━━ TESTO FORNITO

Le tutele per i consumatori
Pratiche scorrette riguardano in generale le informazioni erronee o ingannevoli, ma anche le dichiarazioni relative alla disponibilità limitata di un prodotto, senza che ciò sia vero ( articolo 23, comma 1, lettera g, del Codice del Consumo). Questo induce infatti i consumatori ad affrettare il processo di acquisto senza un’attenta valutazione. Sono previste sanzioni da un minimo di € 5.000 a un massimo di € 5.000.000. Sì, cinque milioni (art. 27 Codice del Consumo). La sanzione minima sale poi a 50.000 € se il messaggio pubblicitario tace i rischi per salute e sicurezza o se mette a rischio la sicurezza di bambini e adolescenti.
Il dovere di apporre poi come le diciture #sponsored, #adv e simili, per segnalare la natura commerciale del contenuto, ha portato a qualche cambiamento. Sempre secondo un’intervista realizzata dall’Osservatorio nazionale, sono però solo il 54,9% degli influencer interpellati a dichiarare «sempre» le loro collaborazioni, in aggiunta a un 24% che se ne ricorda “spesso”.
La manipolazione individua i nostri bisogni
Il mondo della manipolazione sul web è però un’officina creativa che si arricchisce ogni giorno di nuovi spunti e strategie per carpire soldi e consensi. Dall’astroturfing degli anni Ottanta e Novanta, inventato arruolando utenti per pubblicare false recensioni positive, agli scandali di Cambridge Analytica, passando per tutto il mondo delle bufale riguardanti il mondo della salute, dei frullati anticellulite e delle creme antirughe: tutto è manipolazione e quasi tutto passa per il mare magnum della disinformazione, oggi amplificato dal mondo di Internet.
Il Garante europeo della privacy, Giovanni Buttarelli, ospite di RSI a Dataland interviene su Big Data, profiling, etica digitale, intelligenza artificiale, credito sociale.

━━━━

■ CONSEGNA 1 ■
Riscrivi tutta la parte del testo sulle tutele per i consumatori che va da "Le tutele per" fino a "bambini e adolescenti.", sostituendo "consumatori" con "clienti".
■ CONSEGNA 2 ■
Prosegui per favore il testo sulle tutele per i consumatori dopo la sua ultima frase.
I dati non hanno alcun legame con il testo sulle tutele per i consumatori.

━━ DATI FORNITI

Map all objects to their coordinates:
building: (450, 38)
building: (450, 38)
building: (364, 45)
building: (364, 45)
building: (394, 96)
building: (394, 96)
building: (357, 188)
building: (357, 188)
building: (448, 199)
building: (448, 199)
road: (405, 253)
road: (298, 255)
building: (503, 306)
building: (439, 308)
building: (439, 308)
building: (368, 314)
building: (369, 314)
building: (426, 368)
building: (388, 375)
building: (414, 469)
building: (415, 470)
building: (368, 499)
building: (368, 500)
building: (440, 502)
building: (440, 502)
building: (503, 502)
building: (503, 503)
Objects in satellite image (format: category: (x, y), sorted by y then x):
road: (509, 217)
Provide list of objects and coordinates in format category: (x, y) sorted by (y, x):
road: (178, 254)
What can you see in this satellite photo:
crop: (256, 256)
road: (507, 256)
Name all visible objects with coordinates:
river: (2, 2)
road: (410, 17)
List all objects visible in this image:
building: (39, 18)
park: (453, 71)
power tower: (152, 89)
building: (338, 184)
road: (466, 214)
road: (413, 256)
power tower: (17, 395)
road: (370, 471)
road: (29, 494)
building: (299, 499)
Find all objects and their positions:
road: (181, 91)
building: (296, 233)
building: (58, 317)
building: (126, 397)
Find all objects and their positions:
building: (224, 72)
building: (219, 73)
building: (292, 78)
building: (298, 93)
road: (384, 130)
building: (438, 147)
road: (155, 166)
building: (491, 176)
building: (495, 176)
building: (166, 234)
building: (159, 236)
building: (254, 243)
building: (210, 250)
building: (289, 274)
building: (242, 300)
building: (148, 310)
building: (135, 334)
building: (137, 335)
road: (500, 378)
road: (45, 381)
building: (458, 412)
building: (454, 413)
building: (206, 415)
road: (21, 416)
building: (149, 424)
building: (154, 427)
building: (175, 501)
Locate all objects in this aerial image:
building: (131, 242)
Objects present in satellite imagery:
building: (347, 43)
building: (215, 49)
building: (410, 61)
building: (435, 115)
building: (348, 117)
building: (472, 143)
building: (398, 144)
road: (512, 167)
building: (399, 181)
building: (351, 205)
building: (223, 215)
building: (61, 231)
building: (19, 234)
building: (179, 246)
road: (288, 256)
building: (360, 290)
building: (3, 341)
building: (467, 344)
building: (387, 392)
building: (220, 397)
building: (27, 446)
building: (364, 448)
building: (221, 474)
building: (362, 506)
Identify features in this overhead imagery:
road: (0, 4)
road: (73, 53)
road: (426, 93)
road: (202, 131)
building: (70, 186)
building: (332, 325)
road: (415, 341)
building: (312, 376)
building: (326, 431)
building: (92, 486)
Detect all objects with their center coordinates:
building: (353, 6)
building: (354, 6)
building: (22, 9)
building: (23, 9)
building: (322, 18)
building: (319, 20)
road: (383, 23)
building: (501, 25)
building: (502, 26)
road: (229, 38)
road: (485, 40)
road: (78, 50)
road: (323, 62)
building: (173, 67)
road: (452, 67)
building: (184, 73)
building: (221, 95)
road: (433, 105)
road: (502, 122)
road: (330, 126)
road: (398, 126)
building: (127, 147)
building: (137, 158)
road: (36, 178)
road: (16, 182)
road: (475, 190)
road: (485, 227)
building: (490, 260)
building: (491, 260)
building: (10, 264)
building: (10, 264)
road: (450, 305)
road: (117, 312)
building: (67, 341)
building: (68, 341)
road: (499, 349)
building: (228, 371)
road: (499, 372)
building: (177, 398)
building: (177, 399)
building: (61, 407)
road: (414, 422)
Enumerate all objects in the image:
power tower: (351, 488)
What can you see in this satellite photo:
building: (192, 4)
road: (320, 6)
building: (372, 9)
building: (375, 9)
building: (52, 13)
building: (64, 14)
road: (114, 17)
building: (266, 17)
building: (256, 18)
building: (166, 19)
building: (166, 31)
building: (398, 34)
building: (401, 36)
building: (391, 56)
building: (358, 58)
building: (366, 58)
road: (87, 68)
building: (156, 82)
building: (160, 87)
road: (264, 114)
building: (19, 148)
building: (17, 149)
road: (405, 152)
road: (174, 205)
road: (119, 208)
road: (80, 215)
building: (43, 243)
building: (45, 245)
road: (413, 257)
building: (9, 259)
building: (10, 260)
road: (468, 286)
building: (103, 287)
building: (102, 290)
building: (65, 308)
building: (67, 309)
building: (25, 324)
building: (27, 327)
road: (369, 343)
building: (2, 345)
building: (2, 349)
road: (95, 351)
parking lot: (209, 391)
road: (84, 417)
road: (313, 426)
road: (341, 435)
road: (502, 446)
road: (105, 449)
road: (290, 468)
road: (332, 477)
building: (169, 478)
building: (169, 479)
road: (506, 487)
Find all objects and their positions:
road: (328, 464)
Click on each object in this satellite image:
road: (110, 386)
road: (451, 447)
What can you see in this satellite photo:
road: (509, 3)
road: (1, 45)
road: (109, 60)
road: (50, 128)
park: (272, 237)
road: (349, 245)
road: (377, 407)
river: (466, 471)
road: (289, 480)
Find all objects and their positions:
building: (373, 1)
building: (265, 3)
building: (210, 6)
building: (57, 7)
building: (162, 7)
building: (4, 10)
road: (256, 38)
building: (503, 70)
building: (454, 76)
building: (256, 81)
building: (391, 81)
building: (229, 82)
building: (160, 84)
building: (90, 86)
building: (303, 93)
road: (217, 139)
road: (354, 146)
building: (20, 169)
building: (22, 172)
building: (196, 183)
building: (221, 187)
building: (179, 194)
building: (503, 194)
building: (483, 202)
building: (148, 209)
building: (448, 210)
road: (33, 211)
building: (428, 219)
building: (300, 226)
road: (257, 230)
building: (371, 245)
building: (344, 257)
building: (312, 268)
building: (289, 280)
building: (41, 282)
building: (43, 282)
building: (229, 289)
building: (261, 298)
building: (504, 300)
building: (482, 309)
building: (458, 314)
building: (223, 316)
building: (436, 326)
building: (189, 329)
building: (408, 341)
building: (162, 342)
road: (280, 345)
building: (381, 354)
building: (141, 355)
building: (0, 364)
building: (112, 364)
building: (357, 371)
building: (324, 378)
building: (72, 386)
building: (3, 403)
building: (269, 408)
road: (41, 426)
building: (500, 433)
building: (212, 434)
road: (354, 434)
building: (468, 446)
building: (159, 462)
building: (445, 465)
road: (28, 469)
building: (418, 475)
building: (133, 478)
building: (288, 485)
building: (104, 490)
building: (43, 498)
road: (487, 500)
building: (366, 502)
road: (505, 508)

━━━━

■ RISPOSTA 1 ■
Le tutele per i clienti
Pratiche scorrette riguardano in generale le informazioni erronee o ingannevoli, ma anche le dichiarazioni relative alla disponibilità limitata di un prodotto, senza che ciò sia vero ( articolo 23, comma 1, lettera g, del Codice del Consumo). Questo induce infatti i clienti ad affrettare il processo di acquisto senza un’attenta valutazione. Sono previste sanzioni da un minimo di € 5.000 a un massimo di € 5.000.000. Sì, cinque milioni (art. 27 Codice del Consumo). La sanzione minima sale poi a 50.000 € se il messaggio pubblicitario tace i rischi per salute e sicurezza o se mette a rischio la sicurezza di bambini e adolescenti.

■ RISPOSTA 2 ■
La tecnologia è nuova, ma i principi sono gli stessi da secoli. La manipolazione online individua un punto debole, una crepa nella personalità della sua prossima vittima e su quella fa leva. Che si tratti di un’aspirazione mai realizzata, di un bene mai posseduto, di un corpo tanto sognato, il manipolatore scova o crea il bisogno. Per capire il fenomeno, ci si può rifare allo psicologo statunitense Abraham Maslow che, negli anni Cinquanta, concepì una scala di bisogni umani suddivisa in differenti livelli: bisogni fisiologici (fame, sete, ecc.), bisogni di salvezza, sicurezza e protezione, bisogni di appartenenza (affetto, identificazione), bisogni di stima, di prestigio, di successo, bisogni di realizzazione di sé (realizzando la propria identità e le proprie aspettative e occupando una posizione soddisfacente nel gruppo sociale).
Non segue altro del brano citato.